Así que ahora, en gran parte del mundo, tenemos más riqueza, pero también más desigualdad. Más mercados pero menos debate sin restricciones. Los gobiernos y las empresas son más influyentes y eficientes que nunca, pero también menos transparentes y responsables ante el público. Sí, gracias al crecimiento explosivo de la tecnología digital, podemos acceder a más información que nunca, sin embargo, también tenemos menos periodismo, o menos periodismo de profundidad guiado por el interés público.

Las cosas han cambiado realmente en estos últimos 26 años. Y lo que hemos aprendido, como periodistas, es que no podemos dar nada por sentado, que vamos a tener que crear e incluso luchar por el futuro de nuestra profesión y por su papel crucial en el mantenimiento de la democracia, porque no hay nada predestinado acerca de la supervivencia del periodismo o la supervivencia de la democracia, para el caso.

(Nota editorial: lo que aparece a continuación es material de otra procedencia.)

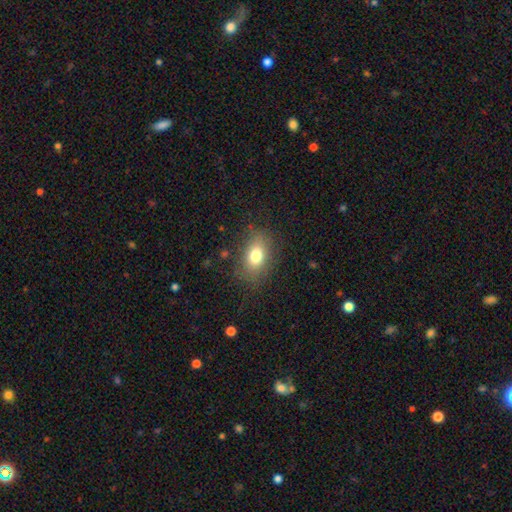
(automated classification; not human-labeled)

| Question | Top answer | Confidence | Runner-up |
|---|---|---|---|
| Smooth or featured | smooth | 76% | featured or disk (13%) |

Como periodistas de ciencia, no estamos en absoluto ajenos de esta lucha, ¡estamos justo en medio de ella! La verificación –la comprobación de los hechos- es lo que separa al periodismo de la propaganda, y el método científico es una tremenda forma de verificación, lo mejor que tenemos, a pesar de sus defectos. Los mejores periodistas científicos, y algunos de ellos están aquí en esta sala, son implacables en su insistencia en que el peso de la evidencia, y no las preferencias de los poderosos, debe conducir nuestras historias.

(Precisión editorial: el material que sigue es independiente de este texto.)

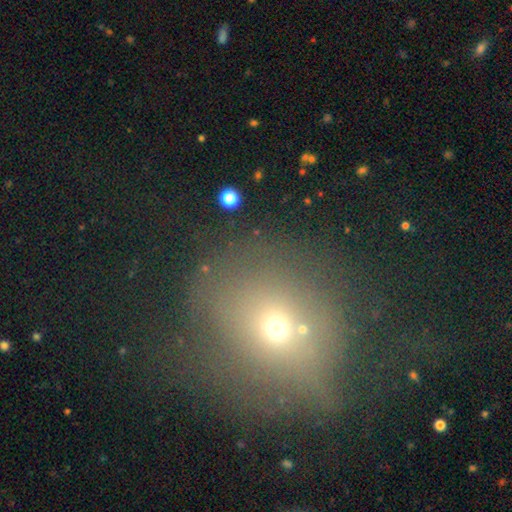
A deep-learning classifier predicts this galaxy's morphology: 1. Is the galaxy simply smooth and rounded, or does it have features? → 53% smooth, 29% star or artifact, 17% featured or disk.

Ellos saben que el propósito del periodismo de ciencia no es ser porristas de los científicos sino explicar los avances científicos en su contexto completo, incluyendo sus implicaciones sociales. No nos limitamos a citar afirmaciones de la gente, los comprobamos y averiguamos dónde está la evidencia más convincente. Eso es especialmente importante ahora, en momentos en que el público se mueve entre temerle a los científicos y adorarlos. Nosotros los periodistas de ciencia sabemos que hay una belleza profunda en el proceso científico cuando se practica bien, pero que los científicos son humanos.

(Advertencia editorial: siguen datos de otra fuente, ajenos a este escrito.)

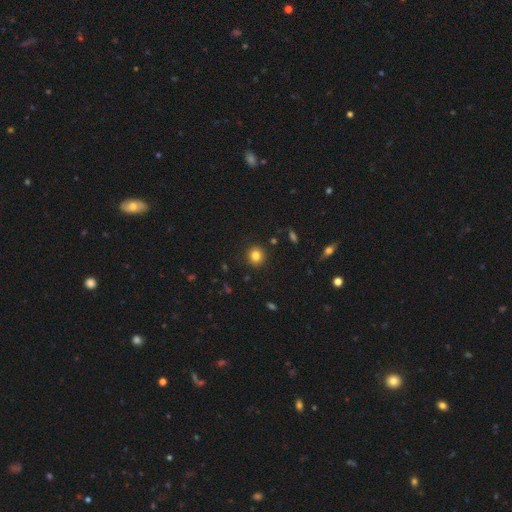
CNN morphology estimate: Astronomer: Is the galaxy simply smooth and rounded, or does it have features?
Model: smooth — 82%.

Sabemos, por los continuos escándalos de fraude, de no replicabilidad y de negligencia en la revisión por pares, que los científicos están sujetos a los mismos errores de arrogancia, errores de juicio y codicia que aquejan al resto de la gente, incluidos los periodistas. Si los periodistas de ciencia no exponemos esos defectos de la ciencia y no hacemos alboroto sobre ellos, entonces ¿quién lo hará? Así que sí, nosotros los periodistas científicos realmente tenemos un papel crucial para demostrar que el periodismo independiente, imparcial, basado en la evidencia, importa, y que el futuro del periodismo como profesión va a afectar de manera importante el futuro del mundo.

Así que este es el contexto, de alto riesgo y muy desafiante, en el que trabajamos, y en que intentamos hacer un trabajo importante en medio de tantos obstáculos. Todo esto suena bastante deprimente, ¿no? Y sin embargo, creo que hay razones para un optimismo cauteloso, y ciertamente razones para no perder la esperanza.